Let's write this system below:
[tex]\begin{cases}x-3y=-7\text{ eq i)} \\ 3x+y=-1\text{ eq ii)}\end{cases}[/tex]
Notice that I divided it into two equations, i) and ii).
The first step: let's isolate one of the variables.
I'll isolate the variable X in equation i), look:
[tex]\begin{gathered} x-3y=-7 \\ x=-7+3y \end{gathered}[/tex]
From now on, we will use this value when referring to X.
Second step: in the other equation, we will replace the variable with the obtained value.
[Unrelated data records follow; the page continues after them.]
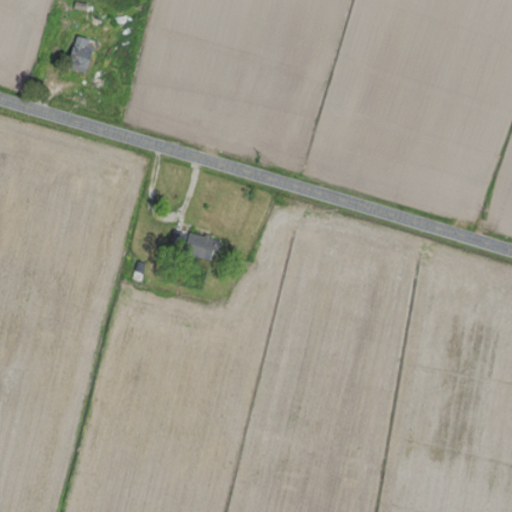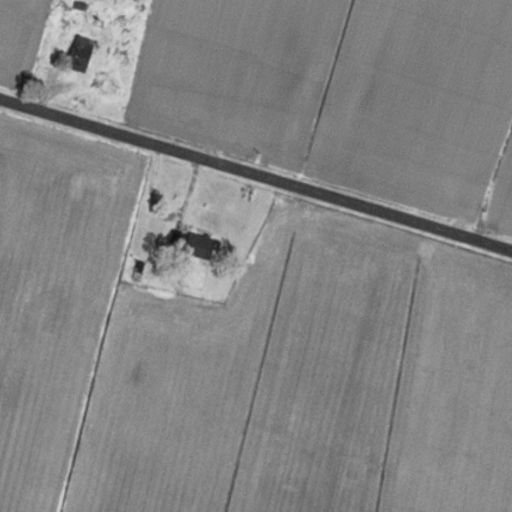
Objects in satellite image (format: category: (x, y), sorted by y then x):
building: (78, 53)
road: (256, 185)
building: (197, 246)
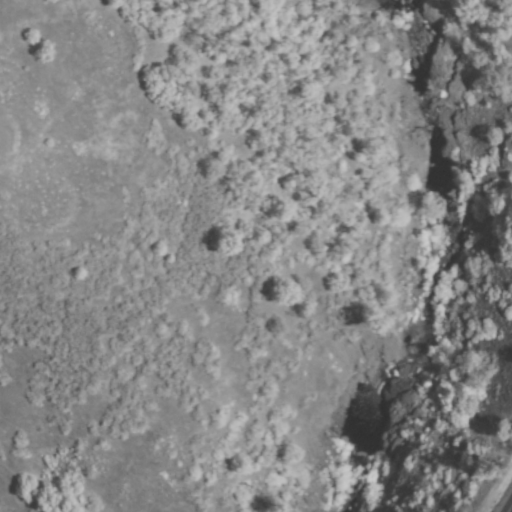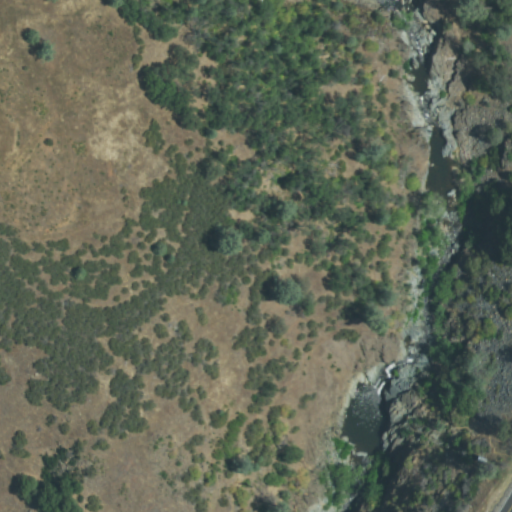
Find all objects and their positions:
road: (509, 507)
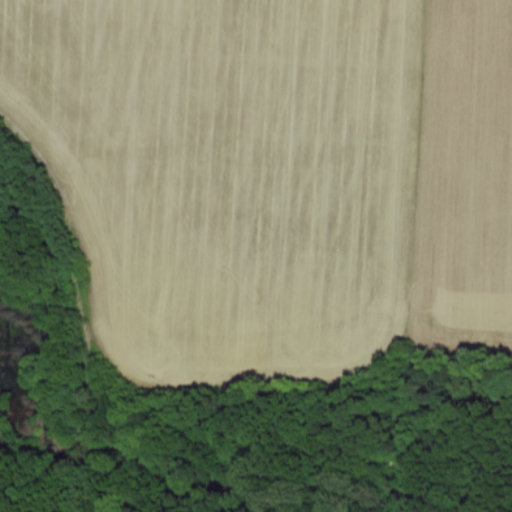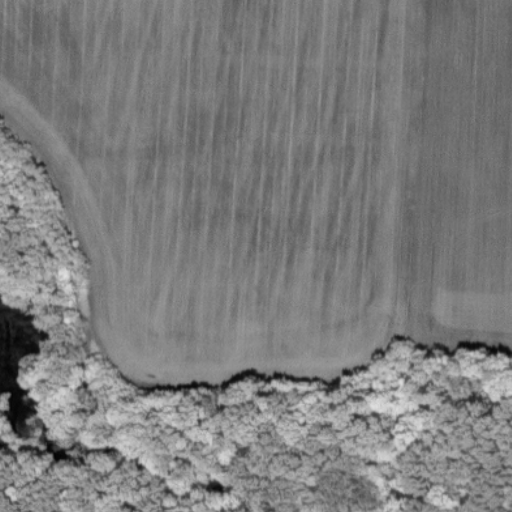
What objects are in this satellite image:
road: (75, 299)
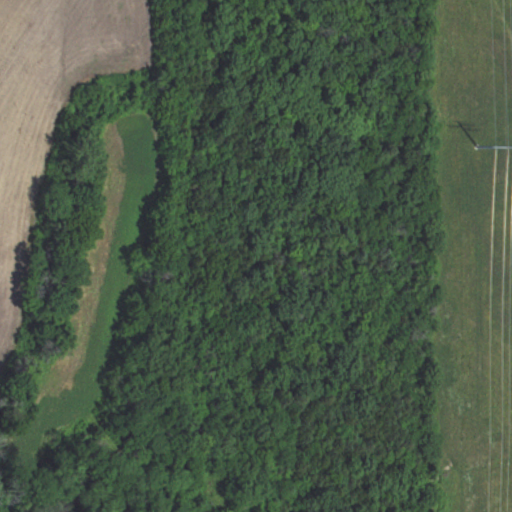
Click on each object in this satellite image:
power tower: (488, 158)
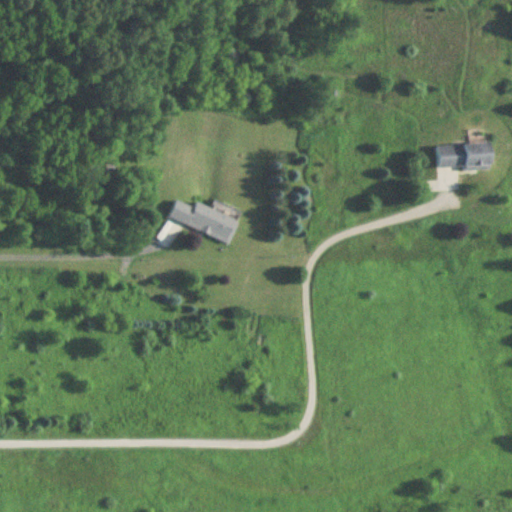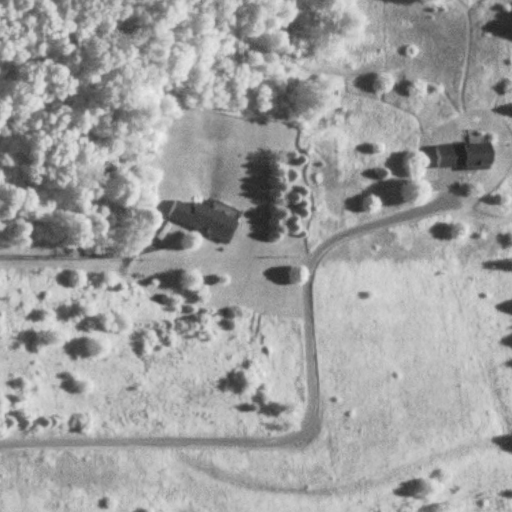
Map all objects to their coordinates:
building: (462, 157)
building: (202, 221)
road: (62, 249)
road: (302, 420)
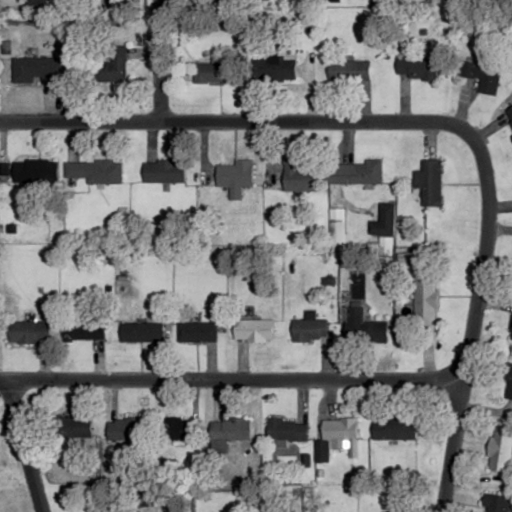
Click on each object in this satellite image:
road: (153, 61)
building: (111, 66)
building: (275, 67)
building: (419, 68)
building: (35, 69)
building: (351, 70)
building: (217, 71)
building: (484, 76)
building: (509, 115)
building: (33, 170)
building: (96, 171)
building: (166, 171)
building: (363, 172)
building: (237, 176)
building: (300, 178)
building: (431, 182)
building: (384, 221)
road: (481, 242)
building: (427, 298)
building: (367, 328)
building: (85, 329)
building: (255, 330)
building: (311, 330)
building: (143, 331)
building: (199, 331)
building: (31, 332)
building: (511, 335)
road: (4, 381)
building: (510, 381)
road: (469, 408)
building: (75, 426)
building: (125, 428)
building: (182, 428)
building: (395, 428)
building: (289, 430)
building: (230, 432)
building: (338, 437)
road: (448, 439)
road: (22, 447)
building: (502, 448)
building: (498, 503)
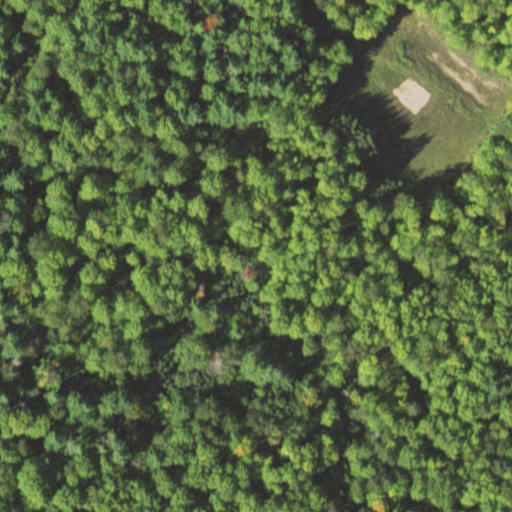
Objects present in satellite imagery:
road: (342, 35)
petroleum well: (414, 91)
So, let's replace where's X in equation ii) by (-7 +3y):
[tex]\begin{gathered} 3x+y=-1 \\ 3\cdot(-7+3y)+y=-1 \\ -21+9y+y=-1 \\ -21+10y=-1 \\ 10y=-1+21 \\ 10y=20 \\ y=\frac{20}{10} \\ \\ y=2 \end{gathered}[/tex]
At this moment we know the value of the variable Y as 2. So, we can choose any of the equations and replace this value.
Let's replace Y in the first equation now:
[tex]\begin{gathered} x-3y=-7 \\ x-3\cdot(2)=-7 \\ x-6=-7 \\ x=-7+6 \\ x=-1 \end{gathered}[/tex]
So, the solution of this system is x = -1 and y = 2.